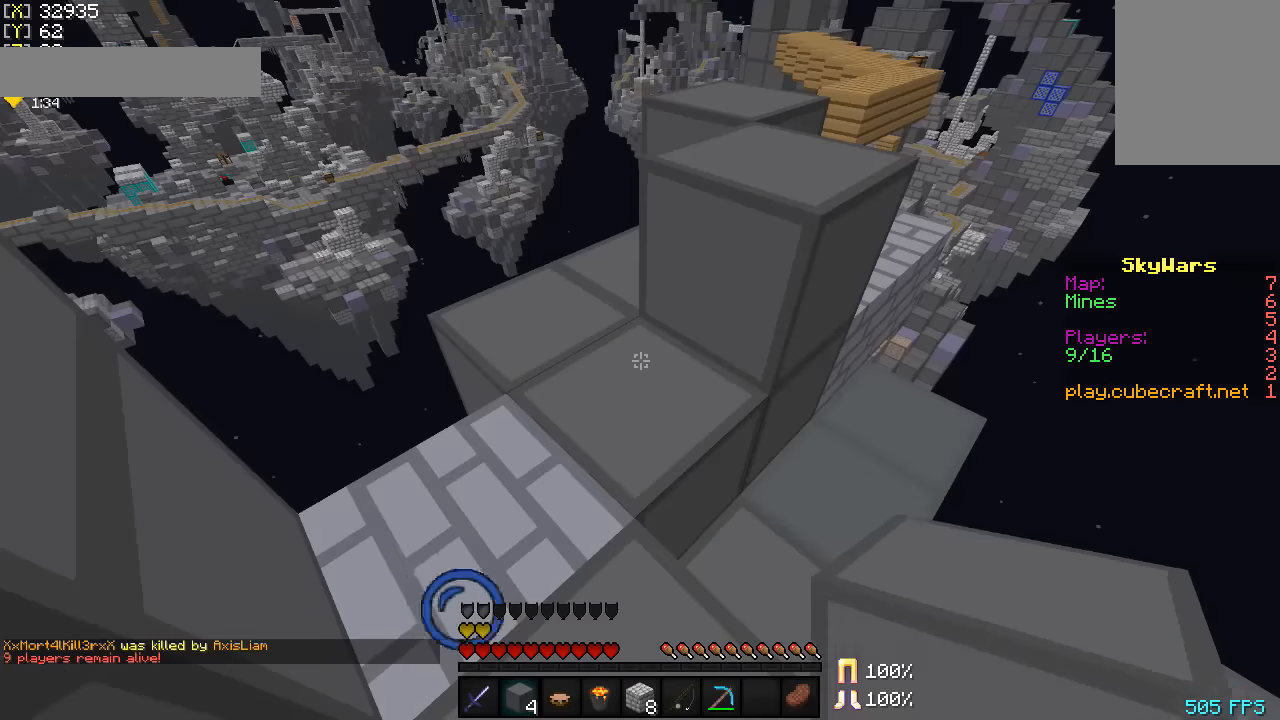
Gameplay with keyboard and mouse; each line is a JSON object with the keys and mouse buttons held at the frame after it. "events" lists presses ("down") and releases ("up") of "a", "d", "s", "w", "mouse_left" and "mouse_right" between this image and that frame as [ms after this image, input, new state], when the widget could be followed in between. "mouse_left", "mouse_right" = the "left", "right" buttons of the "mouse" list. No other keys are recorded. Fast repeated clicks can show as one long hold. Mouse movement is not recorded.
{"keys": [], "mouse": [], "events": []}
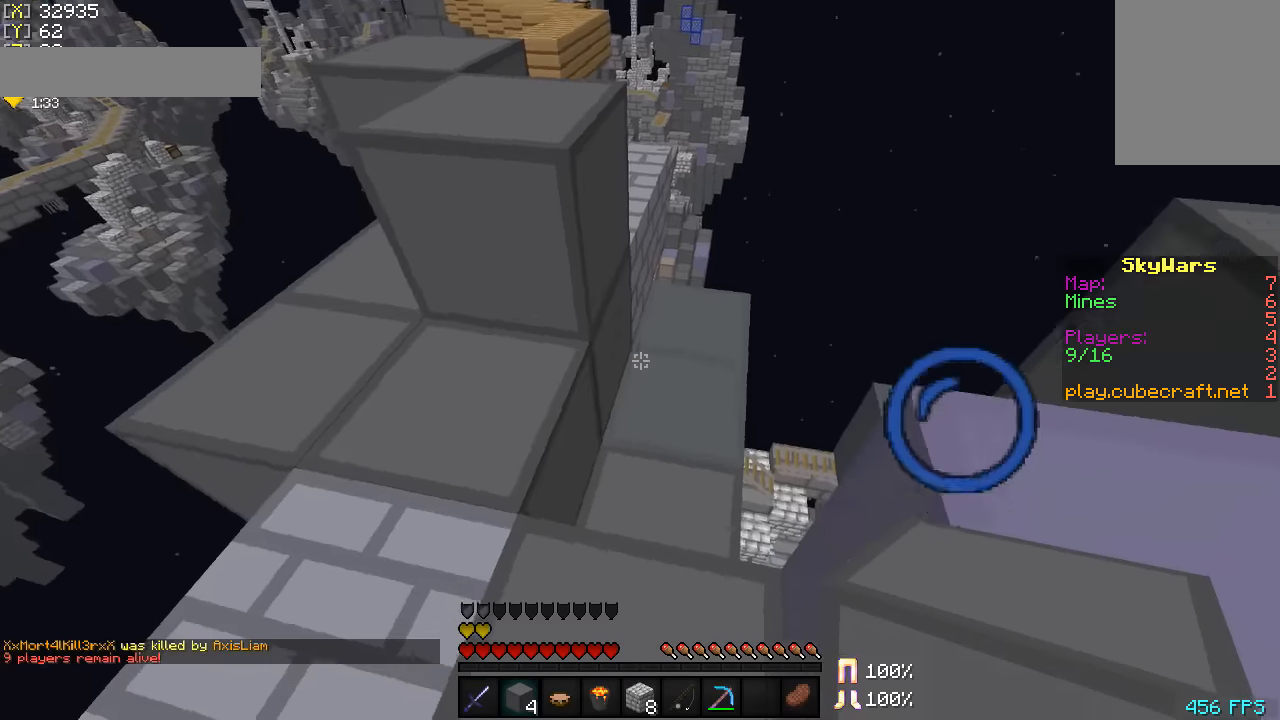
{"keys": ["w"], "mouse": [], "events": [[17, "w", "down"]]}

» **DESCRIPTION OF THE TASK**
Leave out the images and repeat the rest of the data word for word.

» **EXPECTED OUTPUT**
Gameplay with keyboard and mouse; each line is a JSON object with the keys and mouse buttons held at the frame after it. "events" lists presses ("down") and releases ("up") of "a", "d", "s", "w", "mouse_left" and "mouse_right" between this image and that frame as [ms after this image, input, new state], when the widget could be followed in between. "mouse_left", "mouse_right" = the "left", "right" buttons of the "mouse" list. No other keys are recorded. Fast repeated clicks can show as one long hold. Mouse movement is not recorded.
{"keys": [], "mouse": [], "events": []}
{"keys": ["w"], "mouse": [], "events": [[17, "w", "down"]]}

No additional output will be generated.